While I like to post on very deep subjects around these parts, sometimes I just have to point out some cool new tool that’s making a splash. Today, we’re on Facebook.
I think that posting about how ridiculously integrated Facebook has become in our lives is kind of trite. And if not in your personal life, I can guarantee that you’re the one dentist out of five that doesn’t get it. The total amount of people with accounts is mind-boggling. The numbers of people who check their feed first thing in the morning is amazing. And the total amount of time spent per month by an average user? Well, all of that time your kids spend texting seems small by comparison.
Therefore, I argue that it’s important for crisis communications.

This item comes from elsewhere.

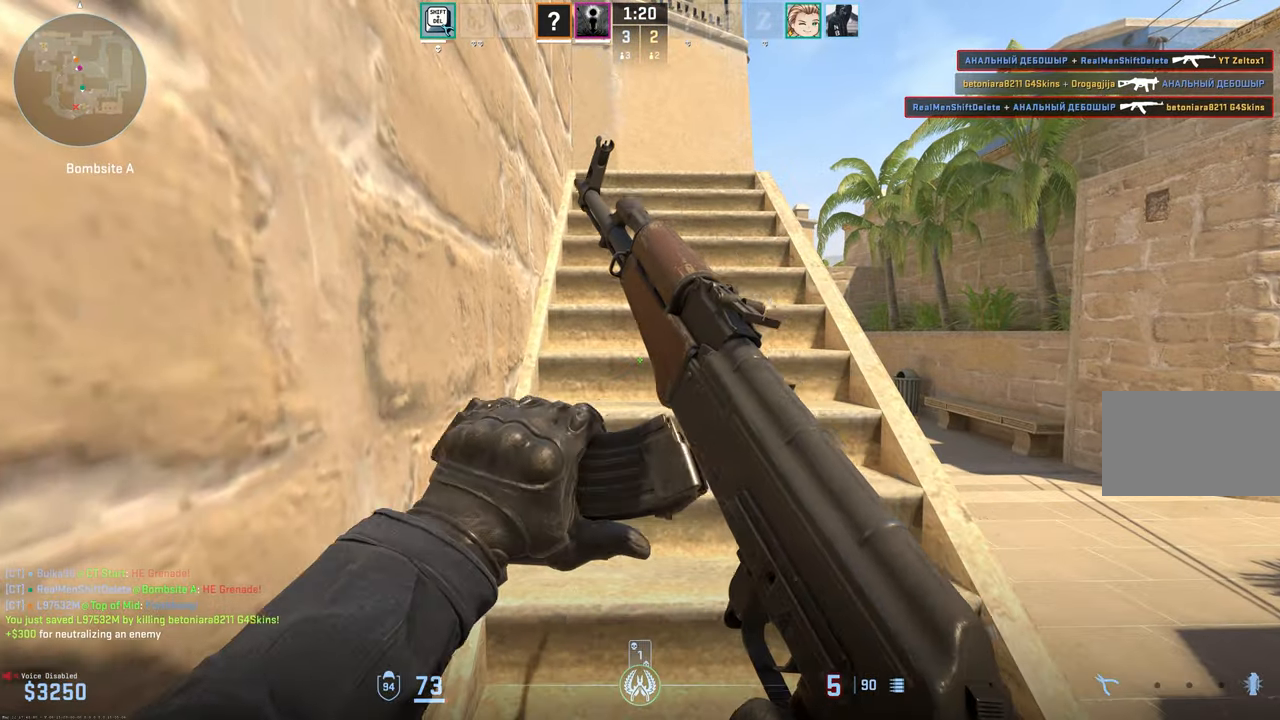
{"keys": ["shift"], "mouse": [], "events": []}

The other tool that I think is changing the business? Video. And yes, while YouTube is a pretty big deal, I think we’re already seeing where video will be most useful: on the front lines, live. I’m talking about Ustream, the most famous of the live, web streaming services out there. I’ve talked about where this going before, when we talked about the “backpack journalists” of the Occupy movement. The biggest problem with Ustream? It’s tough—nearly impossible—to find feeds. Unless you know someone in the know, you won’t know about it.
Now, imagine, we could put the two together.
What if you could stream video, live, to your Facebook Page right in the Timeline and allow folks to share it with all of their friends? And now imagine that terrible thing you can’t imagine being livestreamed. According to TechCrunch, we’re headed in that direction.
See? Tiny news blip. HUGE implications for those of us in crisis communications. Let’s see how Occupy uses this new tool this summer.